Meantime, Ted Cruz beats Hillary Clinton in head-to-head polling. The Texas senator is also drawing more of the anti-Trump forces than is John Kasich.

With Rubio out of the running, it’s time to unite the clans around one candidate to take down Donald Trump.

Reality bites for Trump supporters. If Trump wins the Republican nomination, they’ll hysterically cheer, but they will have also given us a poisoned candidate who will bring about four more years of a Democratic presidency.

Written by

Kim is a pint-sized patriot who packs some big contradictions. She is a Baby Boomer who never became a hippie, an active Republican who first registered as a Democrat (okay, it was to help a sorority sister's father in his run for sheriff), and a devout Lutheran who practices yoga. Growing up in small-town Indiana, now living in the Kansas City metro, Kim is a conservative Midwestern gal whose heart is also in the Seattle area, where her eldest daughter, son-in-law, and grandson live. Kim is a working speech pathologist who left school system employment behind to subcontract to an agency, and has never looked back. She describes her conservatism as falling in the mold of Russell Kirk's Ten Conservative Principles. Don't know what they are? Google them!

3 Comments
  • Ron Greiff says:

    The entire Republican establishment is actively working to stop Trump. The entire Democratic establishment is working to help Clinton. Assuming Trump is nominated, those of you that are anti-Trump will have a decision to make. You can vote for someone that you are not sure about (and hope for the best) or you can vote for someone that you are sure about (and you know exactly what you will get).

  • Rick Caird says:

    I am not a Trump supporter, but I seem to spend a lot of time debunking nonsense like this. Of course, Hillary has more “votes” than Trump. She is only running against one candidate in Sanders while Trump has had to split the votes with a number of other candidates. The fact he is only a million “votes” behind Hillary is actually a positive.

    Second, Hillary has not been hit by Sanders. Sanders has been pathetically kind to Hillary while Trump has eliminated Bill Clinton and the “war on women” and, now, with the barking dog ad, started hitting her where it hurts. Nobody is hitting her yet on email, Benghazi, selling the State Department for Clinton Foundation donations, and loss of confidential documents due to a private server and using her aides to get classified documents onto unclassified systems.

    Third , 39% said they would “they would consider supporting a third-party candidate “, but consider is not support. That is basically a useless number until there is an actual third party candidate to compare with. 39% may prefer “nobody” to Trump, but that is not what we will end up with.

    In this case, Trump is right.

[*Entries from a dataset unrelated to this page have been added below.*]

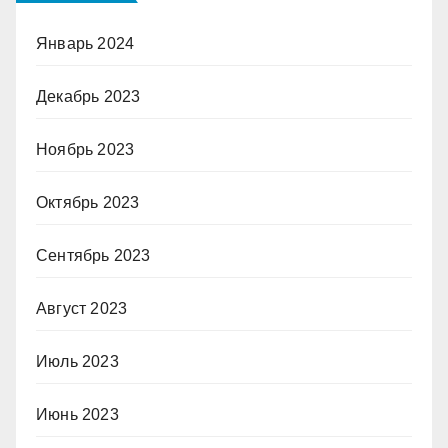
Январь 2024
Декабрь 2023
Ноябрь 2023
Октябрь 2023
Сентябрь 2023
Август 2023
Июль 2023
Июнь 2023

The Journal is publishing nonsense and calling an editorial so it does not have to stand up to scrutiny.

  • Henry Jones says:

    So, the GOP goes to a contested convention with Trump ahead in delegates and the Elites bend/modify rules and decide Cruz is the nominee.

    Will Cruz accept the nomination from the Elites he has been bashing for all these years or will he support the voters which he has supported all these years and tell the Elites to stick it?

    Gonna tell us a lot about the man who some folks believe is our savior.

    IMHO if he accepts that type of nomination he becomes one of them and we are back to square one again as he can not win a General Election under those circumstances. GOP voters will stay home on election day by the millions.